Exercise data.
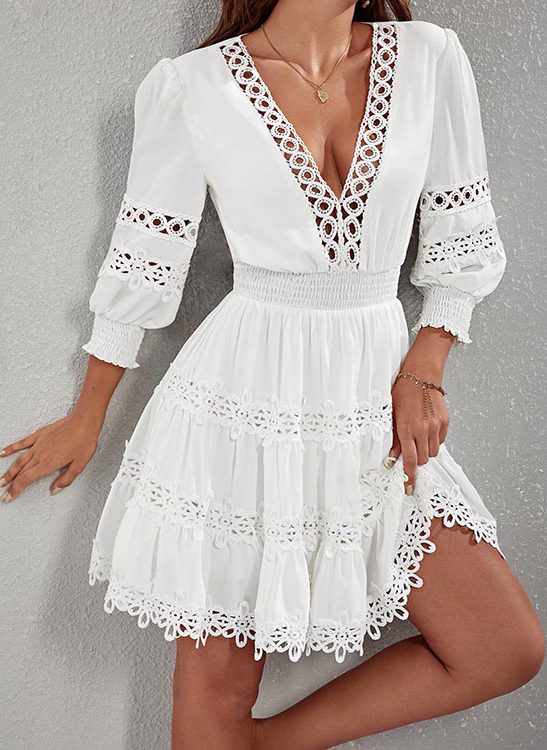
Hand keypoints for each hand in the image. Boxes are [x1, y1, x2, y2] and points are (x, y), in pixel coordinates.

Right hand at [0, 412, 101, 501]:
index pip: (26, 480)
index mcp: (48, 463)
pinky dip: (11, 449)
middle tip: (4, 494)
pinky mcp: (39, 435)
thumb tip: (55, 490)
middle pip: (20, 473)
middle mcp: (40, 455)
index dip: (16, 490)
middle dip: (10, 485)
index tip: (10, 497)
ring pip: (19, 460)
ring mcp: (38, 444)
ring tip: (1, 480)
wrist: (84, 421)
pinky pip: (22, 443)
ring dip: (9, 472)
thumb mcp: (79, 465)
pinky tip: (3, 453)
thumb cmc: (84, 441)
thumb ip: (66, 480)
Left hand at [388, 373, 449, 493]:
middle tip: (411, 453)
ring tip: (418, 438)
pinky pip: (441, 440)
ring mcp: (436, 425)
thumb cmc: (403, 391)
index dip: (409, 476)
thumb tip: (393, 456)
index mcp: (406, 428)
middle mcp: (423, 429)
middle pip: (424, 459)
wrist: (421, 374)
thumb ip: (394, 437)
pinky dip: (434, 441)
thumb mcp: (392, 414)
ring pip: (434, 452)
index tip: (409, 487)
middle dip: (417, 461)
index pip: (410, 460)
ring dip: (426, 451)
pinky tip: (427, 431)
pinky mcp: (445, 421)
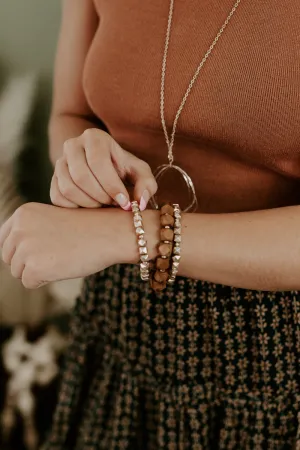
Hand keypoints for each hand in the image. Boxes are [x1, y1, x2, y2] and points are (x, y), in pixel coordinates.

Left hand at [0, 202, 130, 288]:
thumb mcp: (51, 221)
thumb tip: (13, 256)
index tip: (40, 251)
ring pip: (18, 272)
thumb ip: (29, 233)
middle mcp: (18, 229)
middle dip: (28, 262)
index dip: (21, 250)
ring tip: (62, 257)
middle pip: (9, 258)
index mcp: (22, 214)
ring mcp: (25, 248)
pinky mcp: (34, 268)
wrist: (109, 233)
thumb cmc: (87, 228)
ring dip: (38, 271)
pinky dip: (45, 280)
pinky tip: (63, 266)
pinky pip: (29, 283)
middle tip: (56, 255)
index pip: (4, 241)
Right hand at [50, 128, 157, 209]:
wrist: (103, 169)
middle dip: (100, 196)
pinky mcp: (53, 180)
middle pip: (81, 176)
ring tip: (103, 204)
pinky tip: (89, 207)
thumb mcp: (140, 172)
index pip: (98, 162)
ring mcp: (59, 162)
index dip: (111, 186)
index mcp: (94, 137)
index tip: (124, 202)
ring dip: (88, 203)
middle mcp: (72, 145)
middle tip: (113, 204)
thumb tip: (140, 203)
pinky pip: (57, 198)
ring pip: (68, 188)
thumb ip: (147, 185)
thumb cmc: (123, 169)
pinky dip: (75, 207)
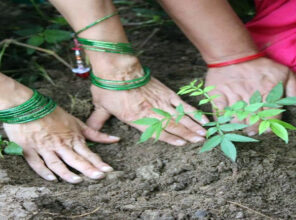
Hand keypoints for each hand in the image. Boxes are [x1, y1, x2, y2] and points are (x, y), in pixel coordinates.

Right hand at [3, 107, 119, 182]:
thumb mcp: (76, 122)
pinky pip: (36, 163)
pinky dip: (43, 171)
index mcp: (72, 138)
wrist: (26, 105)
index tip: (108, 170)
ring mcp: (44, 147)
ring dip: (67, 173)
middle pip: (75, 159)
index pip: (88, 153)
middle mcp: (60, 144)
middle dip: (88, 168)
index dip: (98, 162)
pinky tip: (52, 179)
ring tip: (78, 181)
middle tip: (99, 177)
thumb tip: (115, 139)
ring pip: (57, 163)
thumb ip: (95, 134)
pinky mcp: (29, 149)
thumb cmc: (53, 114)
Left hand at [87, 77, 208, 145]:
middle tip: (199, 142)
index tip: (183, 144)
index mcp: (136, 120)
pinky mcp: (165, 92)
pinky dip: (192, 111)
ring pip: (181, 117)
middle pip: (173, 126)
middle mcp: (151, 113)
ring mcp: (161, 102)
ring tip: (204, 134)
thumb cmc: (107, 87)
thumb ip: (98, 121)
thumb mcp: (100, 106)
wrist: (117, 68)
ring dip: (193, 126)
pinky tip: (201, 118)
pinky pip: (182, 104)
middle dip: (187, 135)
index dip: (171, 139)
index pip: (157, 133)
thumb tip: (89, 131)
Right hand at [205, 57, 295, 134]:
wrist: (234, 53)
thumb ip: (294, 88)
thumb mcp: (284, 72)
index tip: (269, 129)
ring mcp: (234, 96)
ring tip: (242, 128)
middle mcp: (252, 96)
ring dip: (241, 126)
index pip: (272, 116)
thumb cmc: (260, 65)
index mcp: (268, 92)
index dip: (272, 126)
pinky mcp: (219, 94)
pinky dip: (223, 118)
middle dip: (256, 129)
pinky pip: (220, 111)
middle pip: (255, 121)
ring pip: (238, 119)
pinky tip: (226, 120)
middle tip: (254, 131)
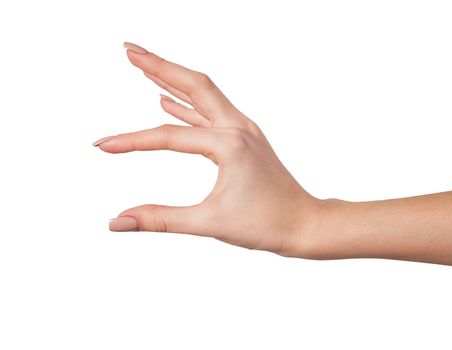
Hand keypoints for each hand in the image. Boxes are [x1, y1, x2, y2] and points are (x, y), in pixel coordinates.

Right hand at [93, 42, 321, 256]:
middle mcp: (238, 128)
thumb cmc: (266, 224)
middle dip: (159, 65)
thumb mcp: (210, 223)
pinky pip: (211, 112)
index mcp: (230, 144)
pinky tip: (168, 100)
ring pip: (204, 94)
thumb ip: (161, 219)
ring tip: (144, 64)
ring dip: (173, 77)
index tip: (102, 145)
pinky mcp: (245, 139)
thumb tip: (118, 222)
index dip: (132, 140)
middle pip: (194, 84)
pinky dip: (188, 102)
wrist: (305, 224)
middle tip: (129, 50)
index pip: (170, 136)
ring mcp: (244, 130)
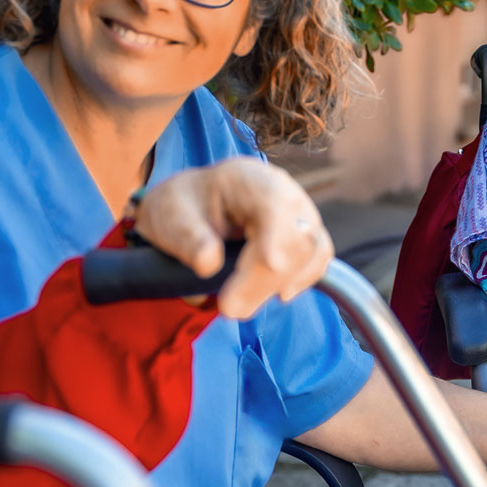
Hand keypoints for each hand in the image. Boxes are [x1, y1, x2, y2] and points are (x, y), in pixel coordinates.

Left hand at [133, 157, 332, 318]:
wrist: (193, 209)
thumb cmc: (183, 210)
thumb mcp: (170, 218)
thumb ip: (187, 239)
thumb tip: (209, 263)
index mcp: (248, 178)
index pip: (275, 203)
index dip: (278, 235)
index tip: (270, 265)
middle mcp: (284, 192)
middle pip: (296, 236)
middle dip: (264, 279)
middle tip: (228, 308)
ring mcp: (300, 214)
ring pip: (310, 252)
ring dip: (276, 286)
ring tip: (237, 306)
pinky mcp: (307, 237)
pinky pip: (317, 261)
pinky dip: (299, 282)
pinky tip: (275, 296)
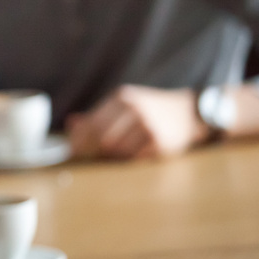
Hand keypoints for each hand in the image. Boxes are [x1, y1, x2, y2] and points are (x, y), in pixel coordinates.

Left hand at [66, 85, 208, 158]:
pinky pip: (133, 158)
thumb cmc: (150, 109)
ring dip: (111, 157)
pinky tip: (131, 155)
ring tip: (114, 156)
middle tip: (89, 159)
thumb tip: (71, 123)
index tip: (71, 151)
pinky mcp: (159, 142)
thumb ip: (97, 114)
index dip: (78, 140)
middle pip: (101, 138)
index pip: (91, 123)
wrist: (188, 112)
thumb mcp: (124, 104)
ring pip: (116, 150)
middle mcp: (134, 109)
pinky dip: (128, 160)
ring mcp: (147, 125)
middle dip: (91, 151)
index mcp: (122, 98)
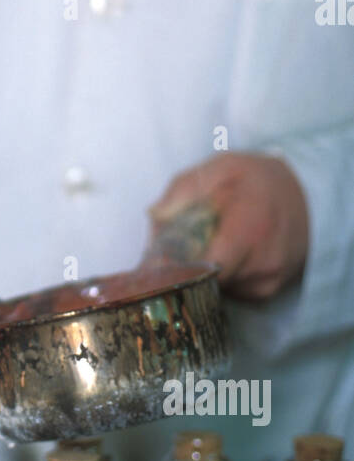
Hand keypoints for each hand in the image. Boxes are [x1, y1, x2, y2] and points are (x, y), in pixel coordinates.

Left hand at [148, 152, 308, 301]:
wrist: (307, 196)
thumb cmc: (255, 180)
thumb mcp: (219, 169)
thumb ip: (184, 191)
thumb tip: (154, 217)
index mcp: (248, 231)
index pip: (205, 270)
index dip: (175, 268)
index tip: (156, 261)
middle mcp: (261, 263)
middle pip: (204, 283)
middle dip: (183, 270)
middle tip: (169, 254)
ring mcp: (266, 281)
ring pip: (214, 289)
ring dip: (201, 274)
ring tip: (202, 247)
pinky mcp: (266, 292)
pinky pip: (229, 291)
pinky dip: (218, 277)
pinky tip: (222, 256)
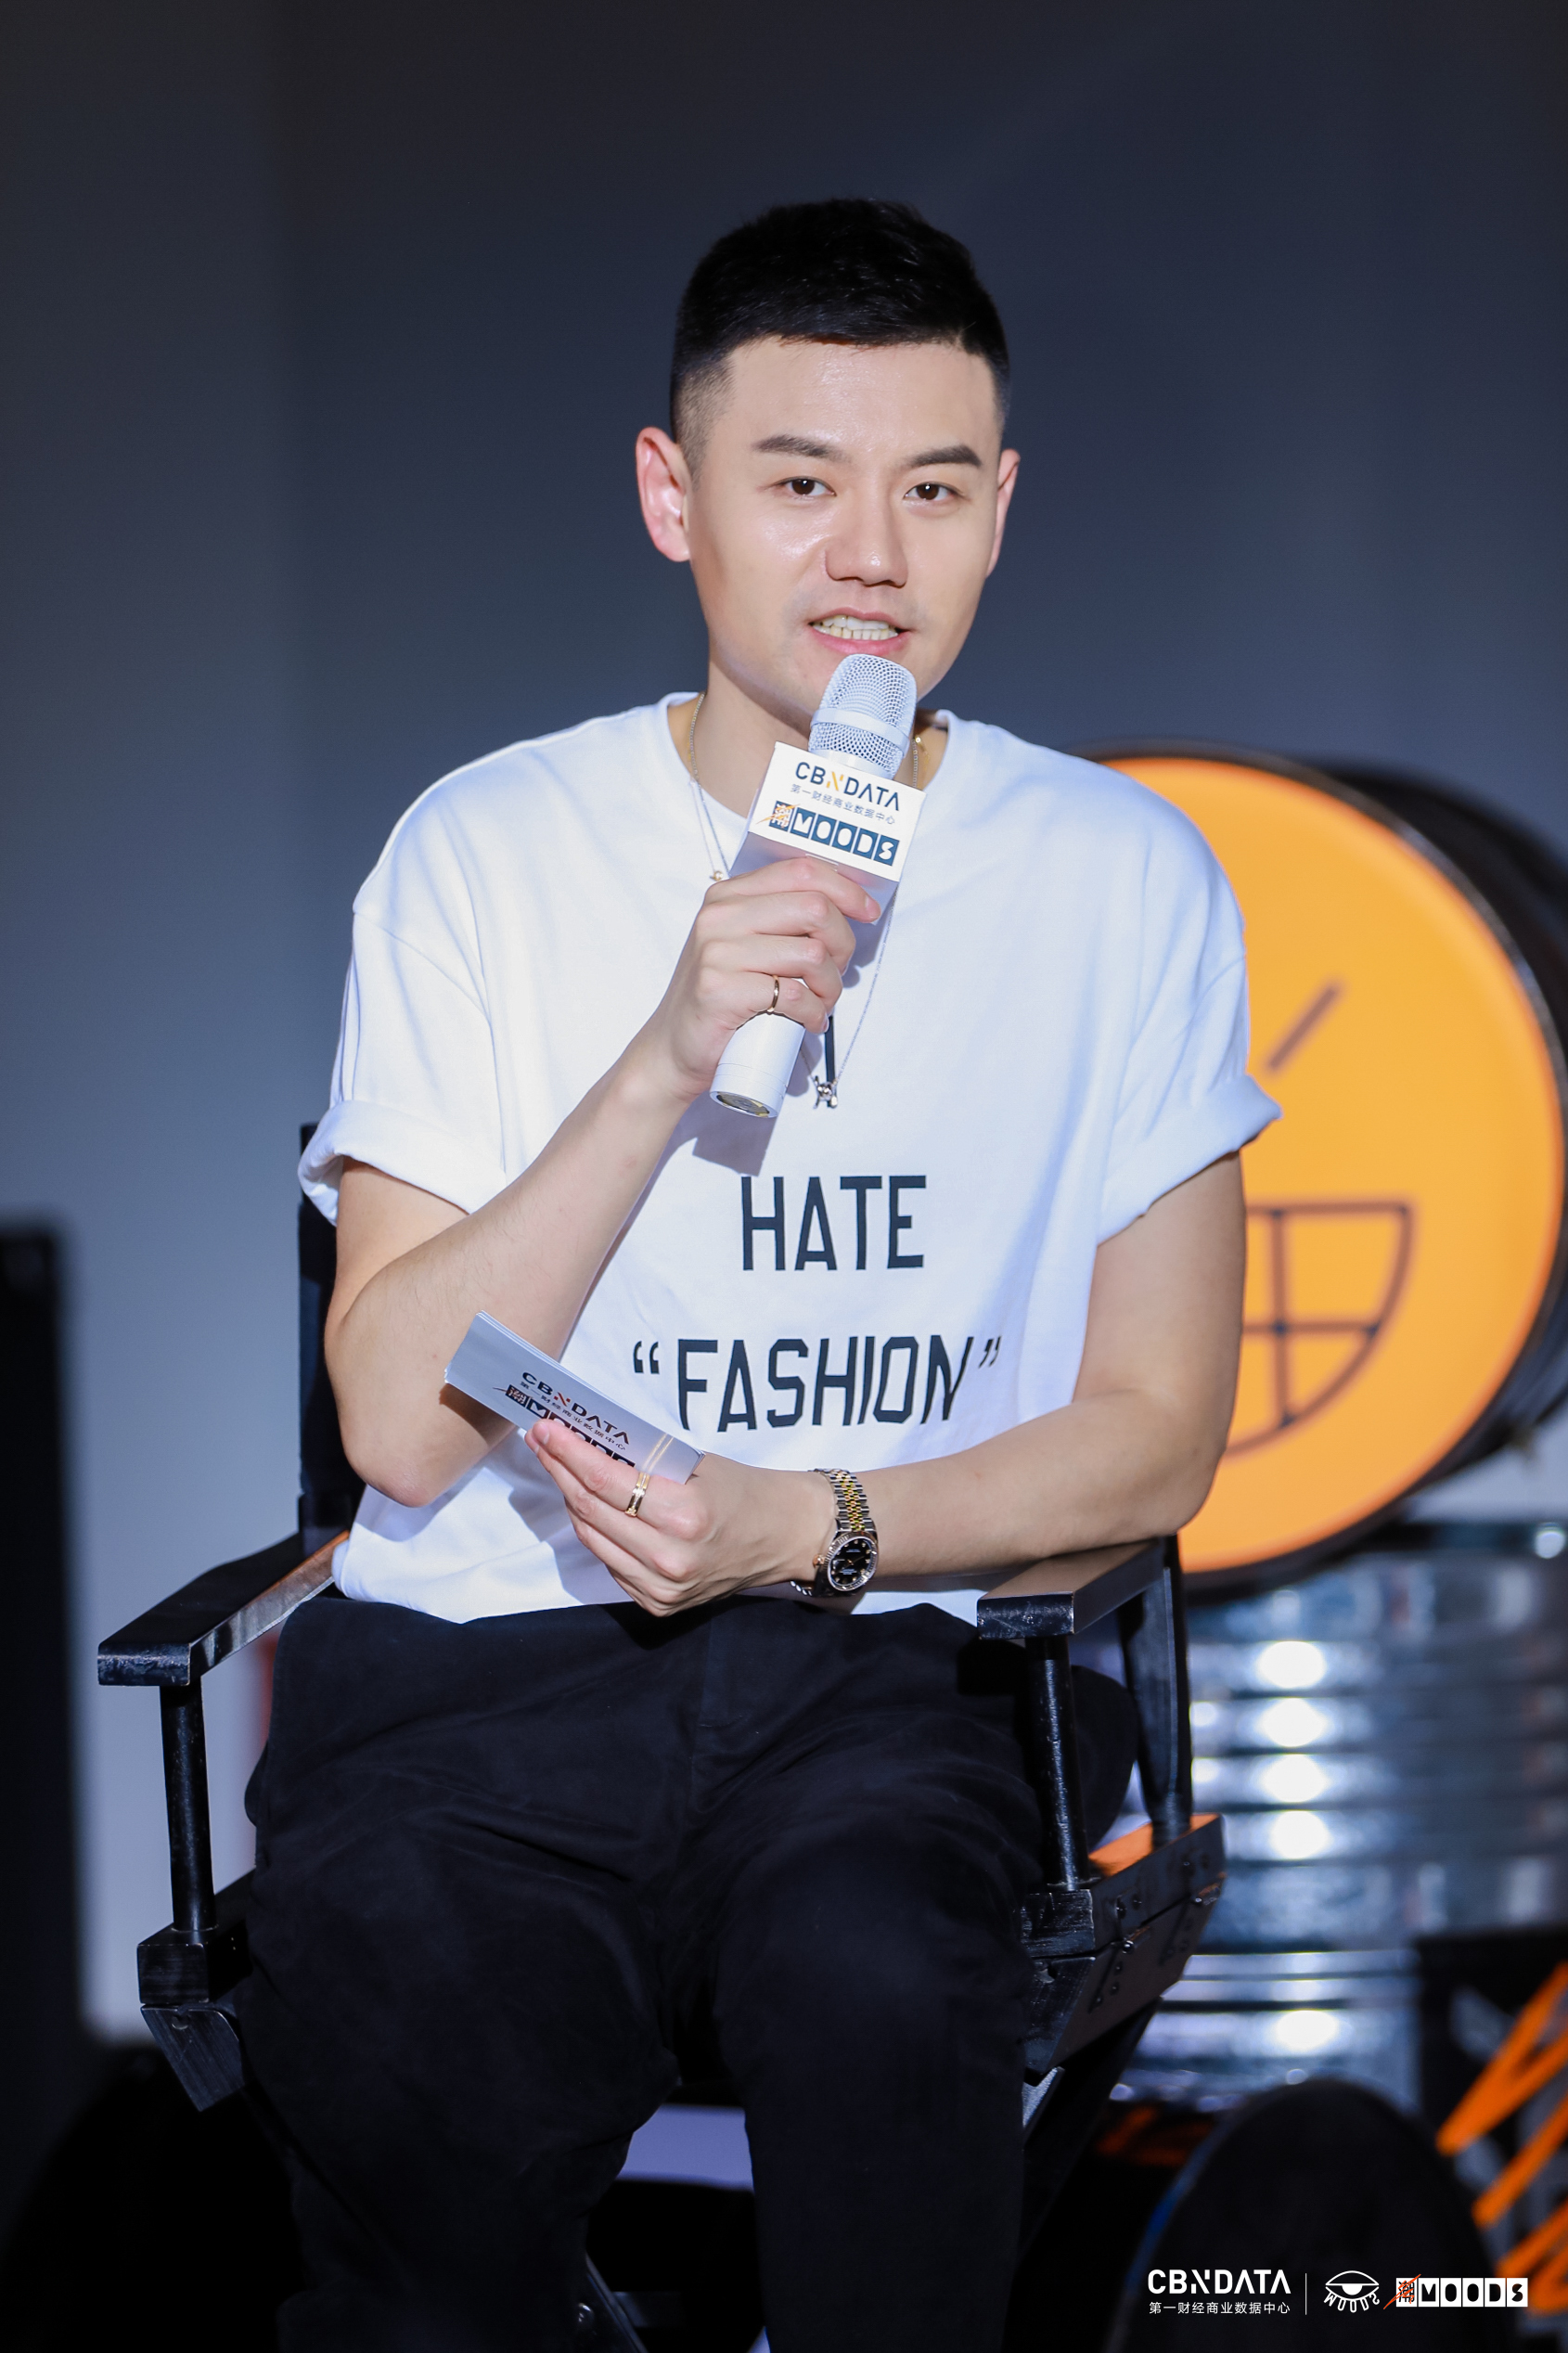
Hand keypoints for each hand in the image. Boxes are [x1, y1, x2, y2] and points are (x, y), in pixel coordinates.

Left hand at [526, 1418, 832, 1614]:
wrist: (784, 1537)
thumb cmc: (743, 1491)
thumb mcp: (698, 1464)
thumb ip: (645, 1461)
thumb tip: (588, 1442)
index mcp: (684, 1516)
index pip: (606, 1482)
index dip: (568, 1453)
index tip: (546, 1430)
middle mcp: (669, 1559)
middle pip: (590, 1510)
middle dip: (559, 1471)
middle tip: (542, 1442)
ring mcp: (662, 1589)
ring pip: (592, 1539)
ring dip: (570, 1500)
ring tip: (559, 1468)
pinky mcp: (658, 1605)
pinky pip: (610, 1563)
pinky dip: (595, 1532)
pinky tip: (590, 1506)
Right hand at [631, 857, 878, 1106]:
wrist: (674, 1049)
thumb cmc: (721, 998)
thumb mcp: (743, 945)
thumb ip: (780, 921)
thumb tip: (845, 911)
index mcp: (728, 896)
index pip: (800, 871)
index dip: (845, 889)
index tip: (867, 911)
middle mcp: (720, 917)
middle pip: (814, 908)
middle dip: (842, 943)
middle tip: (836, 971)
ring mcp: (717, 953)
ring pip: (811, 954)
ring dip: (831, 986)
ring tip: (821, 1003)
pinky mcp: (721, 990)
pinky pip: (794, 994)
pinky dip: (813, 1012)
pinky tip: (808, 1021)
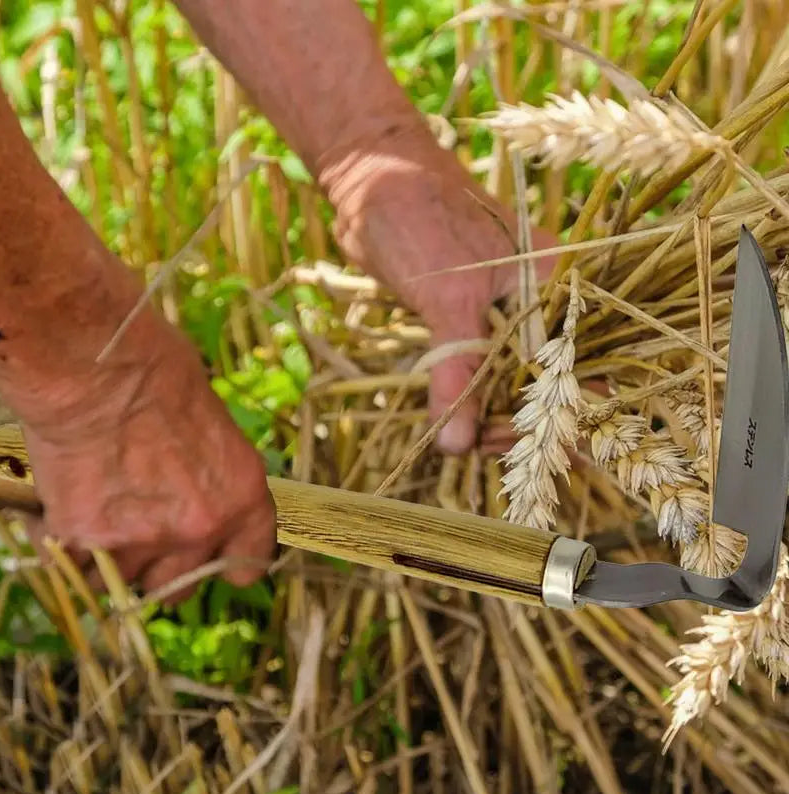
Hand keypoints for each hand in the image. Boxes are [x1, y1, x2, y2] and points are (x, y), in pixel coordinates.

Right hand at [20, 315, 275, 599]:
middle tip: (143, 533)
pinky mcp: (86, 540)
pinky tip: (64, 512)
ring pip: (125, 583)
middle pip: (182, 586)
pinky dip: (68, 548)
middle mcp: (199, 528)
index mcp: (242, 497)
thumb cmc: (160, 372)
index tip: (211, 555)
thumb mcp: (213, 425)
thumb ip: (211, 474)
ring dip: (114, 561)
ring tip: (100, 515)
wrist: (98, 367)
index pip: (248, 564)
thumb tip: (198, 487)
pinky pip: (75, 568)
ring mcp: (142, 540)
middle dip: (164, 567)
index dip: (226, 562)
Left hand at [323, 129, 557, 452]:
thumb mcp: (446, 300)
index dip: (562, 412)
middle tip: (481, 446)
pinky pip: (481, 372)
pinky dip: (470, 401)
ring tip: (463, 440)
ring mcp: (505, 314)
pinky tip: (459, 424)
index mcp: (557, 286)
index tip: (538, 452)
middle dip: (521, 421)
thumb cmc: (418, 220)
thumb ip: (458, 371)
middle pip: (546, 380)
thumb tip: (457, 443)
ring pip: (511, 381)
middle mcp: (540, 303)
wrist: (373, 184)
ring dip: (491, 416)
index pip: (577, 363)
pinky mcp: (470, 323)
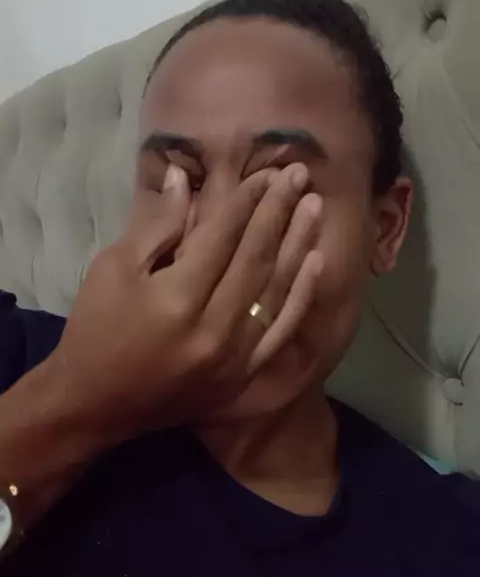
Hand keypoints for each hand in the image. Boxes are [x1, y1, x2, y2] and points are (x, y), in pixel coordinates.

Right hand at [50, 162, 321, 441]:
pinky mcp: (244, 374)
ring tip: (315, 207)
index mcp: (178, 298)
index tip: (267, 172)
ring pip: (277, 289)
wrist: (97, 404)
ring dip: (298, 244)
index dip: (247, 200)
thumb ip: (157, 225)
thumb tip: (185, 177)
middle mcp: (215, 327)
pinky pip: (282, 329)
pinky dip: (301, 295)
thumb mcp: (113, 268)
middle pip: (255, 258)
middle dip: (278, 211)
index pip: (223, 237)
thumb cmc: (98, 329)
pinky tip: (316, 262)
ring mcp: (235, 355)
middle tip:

Work item. Return each line in the records that holds the string "Left".

Exercise answer.
Left hand at [388, 373, 449, 493]:
Left hand at [0, 202, 130, 288]:
Left hand at [87, 77, 208, 145]:
Left hand at [133, 157, 332, 318]:
Left hand at [66, 85, 208, 158]:
Left hand at [148, 152, 308, 301]:
Left hand at [526, 1418, 832, 1614]:
Left hand at [323, 129, 557, 452]:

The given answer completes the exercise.